A full normalization of ties between the U.S. and Cuba will not occur, says Cuban leader Raul Castro, until the U.S. lifts the trade embargo, ends its “illegal” occupation at the Guantanamo Bay military base, stops “destabilizing” broadcasts to Cuba and compensates Cubans for economic damages.
In his first ever speech at the United Nations General Assembly, President Castro said his government would continue to introduce a draft resolution against the U.S. trade embargo at the U.N. as long as the embargo remained in place.
U.S. President Barack Obama has voiced support for lifting the embargo, a procedure that would require congressional action.
Earlier Monday, President Obama told the U.N. that while the U.S. continues to have “differences” with Cuba, on issues such as human rights, these differences would now be addressed through channels that included diplomatic relations.

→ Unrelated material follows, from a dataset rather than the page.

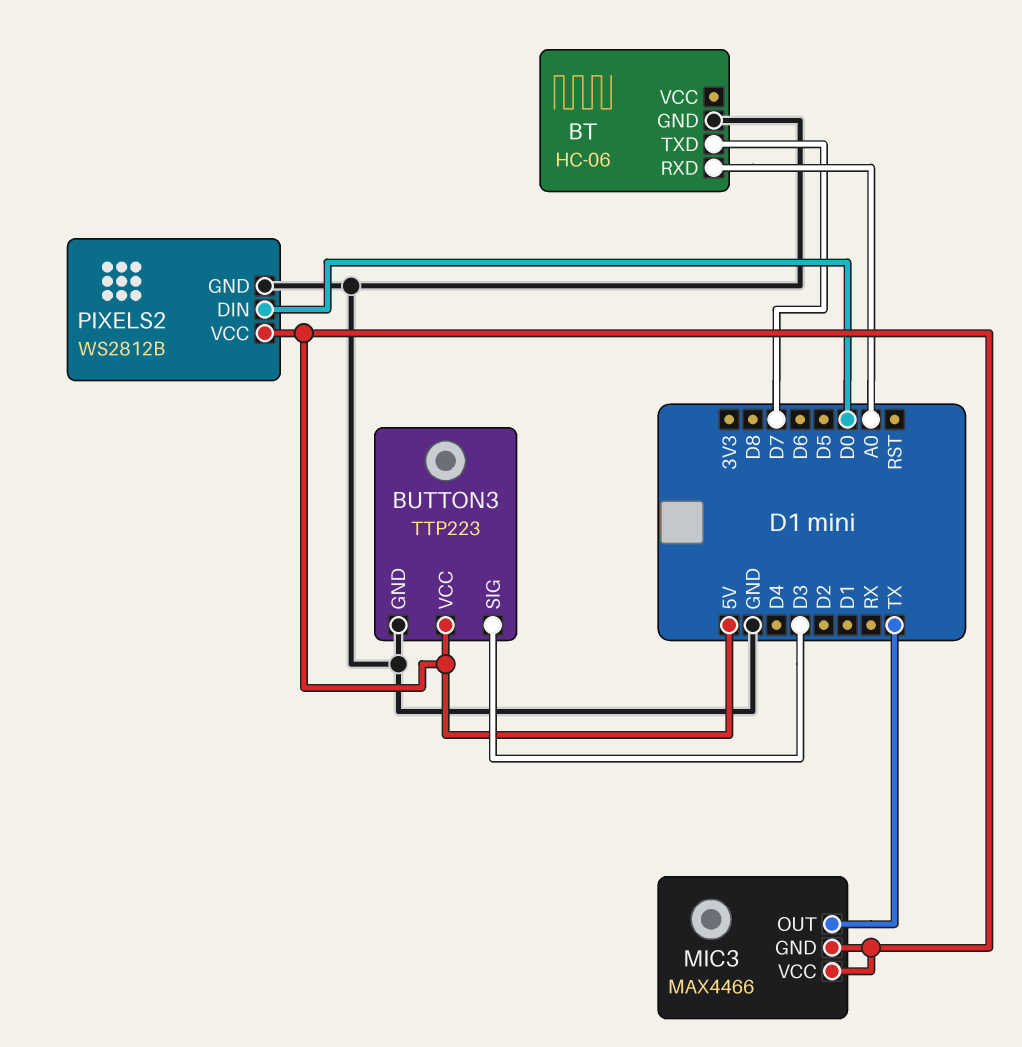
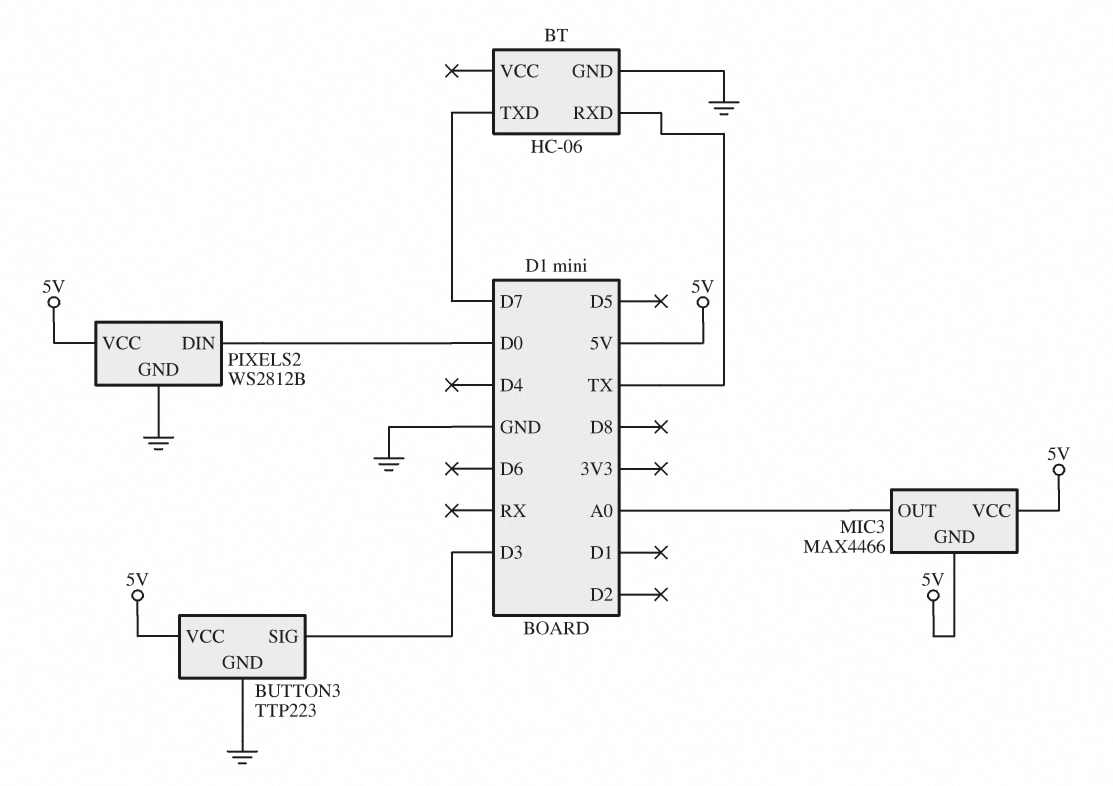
BT pin RXD: A0 -> TX
MIC3 pin OUT: TX -> A0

“Change won’t come overnight to Cuba,” said Obama.
President Obama said he was confident that “openness, not coercion” would “support the reforms and better life the Cuban people deserve.”
The president drew applause when he said he was confident that Congress would eventually lift the trade embargo.
Meeting on the Sidelines
President Obama and Castro are set to meet on the sidelines of the U.N. General Assembly, on Tuesday, their second meeting this year.

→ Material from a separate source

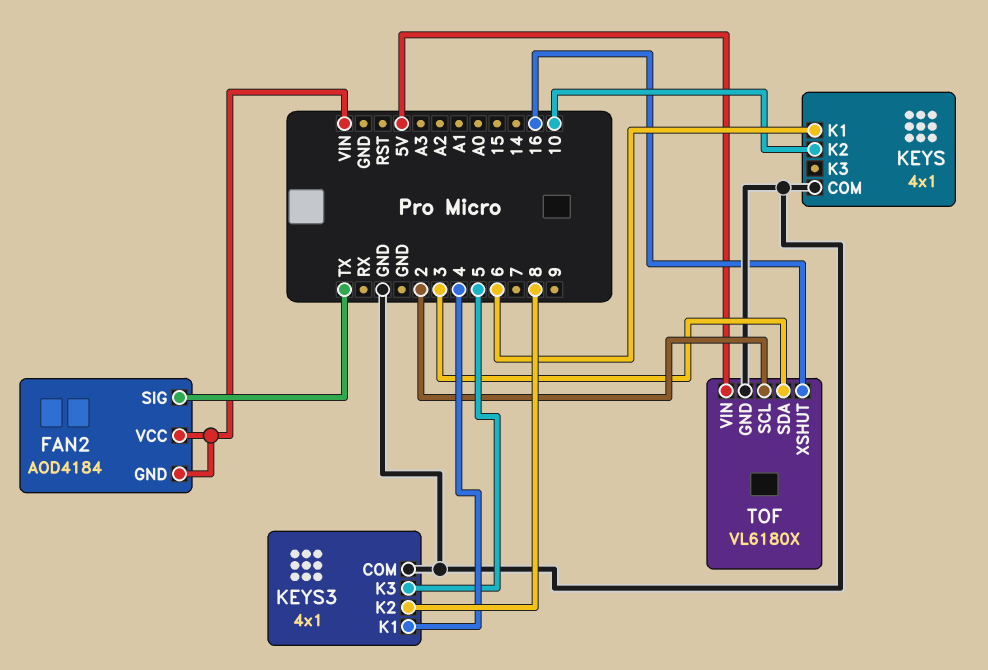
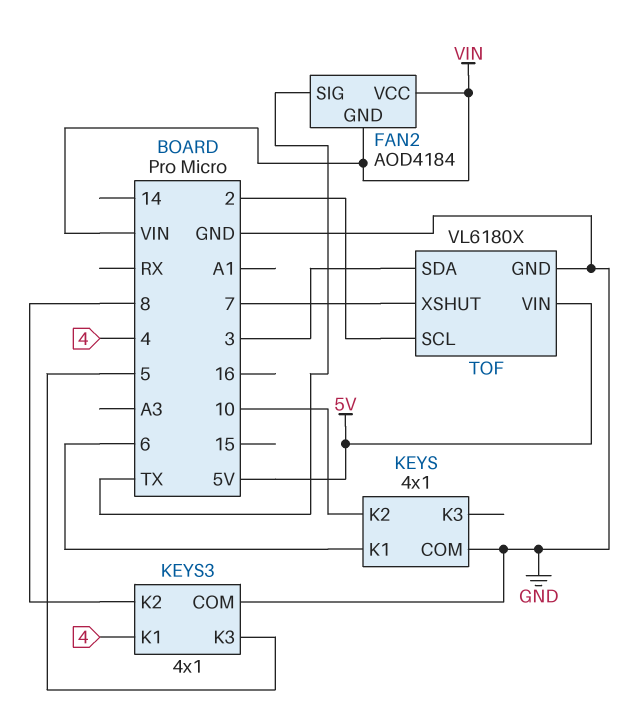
TOF pin XSHUT: 16 -> 7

The two leaders sat down for talks, in April, during the Summit of the Americas in Panama.
Earlier this year, Cuba and the U.S. reopened their embassies. Cuba announced that Jose Cabanas, a veteran diplomat, would serve as the country’s first ambassador to the U.S. in over half a century. The U.S. has not named its ambassador yet.
Pope Francis hailed the U.S. and Cuba’s efforts to restore relations, last week, during his visit to the island nation, calling it an “example of reconciliation for the entire world."
During his speech, President Castro also addressed conflicts in other regions of the world, including the civil unrest in Syria.
He said the Syrian people were “capable of resolving their disputes by themselves” and demanded the end to what he called “external interference” in the country.
In terms of the Israeli – Palestinian conflict, he said a “fair and lasting solution” would require allowing Palestinians to exercise their “inalienable right” to build their own state, with a capital in East Jerusalem.